▶ **PROBLEM DESCRIPTION**
Extract every line below that contains the string "left", matching case exactly.

--------------------------------

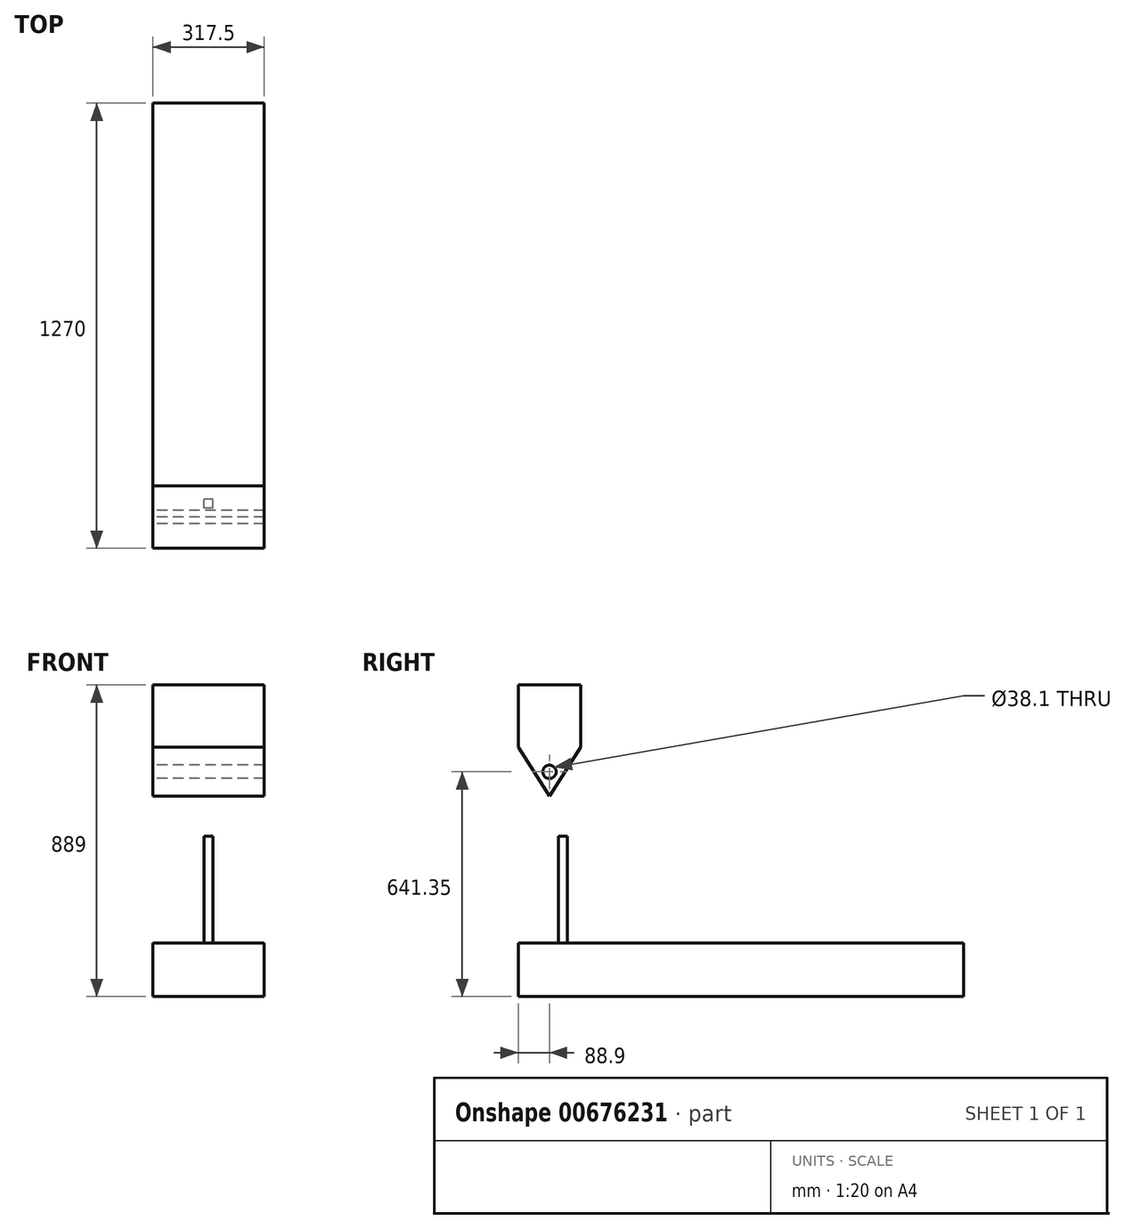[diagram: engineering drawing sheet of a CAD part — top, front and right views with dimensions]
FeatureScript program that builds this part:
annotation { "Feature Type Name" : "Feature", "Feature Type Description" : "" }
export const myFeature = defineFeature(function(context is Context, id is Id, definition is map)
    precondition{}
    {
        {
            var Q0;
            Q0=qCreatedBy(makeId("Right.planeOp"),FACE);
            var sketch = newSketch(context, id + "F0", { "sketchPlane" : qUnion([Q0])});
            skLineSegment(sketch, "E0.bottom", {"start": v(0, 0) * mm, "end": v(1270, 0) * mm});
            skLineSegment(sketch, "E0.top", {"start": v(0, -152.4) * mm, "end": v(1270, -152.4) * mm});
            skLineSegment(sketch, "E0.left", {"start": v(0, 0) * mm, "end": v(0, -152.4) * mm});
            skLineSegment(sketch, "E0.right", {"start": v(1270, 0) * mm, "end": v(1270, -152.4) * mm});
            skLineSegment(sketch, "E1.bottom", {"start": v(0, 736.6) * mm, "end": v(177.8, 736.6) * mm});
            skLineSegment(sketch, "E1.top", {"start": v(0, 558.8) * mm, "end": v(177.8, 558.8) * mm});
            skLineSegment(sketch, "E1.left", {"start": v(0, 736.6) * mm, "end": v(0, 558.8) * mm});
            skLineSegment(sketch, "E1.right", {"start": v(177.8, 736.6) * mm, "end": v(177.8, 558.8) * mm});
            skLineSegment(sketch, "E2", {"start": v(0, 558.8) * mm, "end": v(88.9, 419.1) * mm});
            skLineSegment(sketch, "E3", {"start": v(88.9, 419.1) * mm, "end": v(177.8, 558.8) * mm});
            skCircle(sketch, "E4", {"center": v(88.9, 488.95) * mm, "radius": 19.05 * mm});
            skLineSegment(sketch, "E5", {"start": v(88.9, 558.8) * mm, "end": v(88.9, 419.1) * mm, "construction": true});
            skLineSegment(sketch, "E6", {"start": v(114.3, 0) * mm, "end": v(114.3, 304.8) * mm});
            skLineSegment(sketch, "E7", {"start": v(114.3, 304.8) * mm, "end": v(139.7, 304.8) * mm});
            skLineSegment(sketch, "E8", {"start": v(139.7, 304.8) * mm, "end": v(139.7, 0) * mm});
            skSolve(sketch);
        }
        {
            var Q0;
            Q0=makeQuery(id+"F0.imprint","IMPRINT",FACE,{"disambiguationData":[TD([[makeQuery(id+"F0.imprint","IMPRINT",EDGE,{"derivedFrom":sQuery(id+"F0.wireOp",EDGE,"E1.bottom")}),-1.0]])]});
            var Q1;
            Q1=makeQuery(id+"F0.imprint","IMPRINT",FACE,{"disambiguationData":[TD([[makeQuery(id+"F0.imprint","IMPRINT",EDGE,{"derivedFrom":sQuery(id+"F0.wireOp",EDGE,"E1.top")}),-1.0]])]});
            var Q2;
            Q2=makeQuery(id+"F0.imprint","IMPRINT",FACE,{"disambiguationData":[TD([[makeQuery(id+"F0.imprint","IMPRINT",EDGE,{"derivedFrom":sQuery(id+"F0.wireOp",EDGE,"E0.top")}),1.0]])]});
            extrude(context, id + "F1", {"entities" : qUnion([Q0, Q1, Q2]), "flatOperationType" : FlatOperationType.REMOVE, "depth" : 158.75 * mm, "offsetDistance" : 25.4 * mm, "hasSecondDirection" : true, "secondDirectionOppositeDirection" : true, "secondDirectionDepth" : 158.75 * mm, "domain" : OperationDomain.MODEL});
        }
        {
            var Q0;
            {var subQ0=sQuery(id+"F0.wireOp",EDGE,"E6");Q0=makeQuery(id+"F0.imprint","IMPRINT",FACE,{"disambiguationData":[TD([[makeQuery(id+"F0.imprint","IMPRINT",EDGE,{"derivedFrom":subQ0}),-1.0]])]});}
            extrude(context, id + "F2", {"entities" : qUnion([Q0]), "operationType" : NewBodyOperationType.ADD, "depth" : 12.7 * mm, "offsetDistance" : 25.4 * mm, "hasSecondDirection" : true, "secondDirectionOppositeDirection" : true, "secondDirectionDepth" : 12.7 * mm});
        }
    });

--------------------------------

▶ **TASK ANSWER**
            skLineSegment(sketch, "E0.left", {"start": v(0, 0) * mm, "end": v(0, -152.4) * mm});
            skLineSegment(sketch, "E1.left", {"start": v(0, 736.6) * mm, "end": v(0, 558.8) * mm});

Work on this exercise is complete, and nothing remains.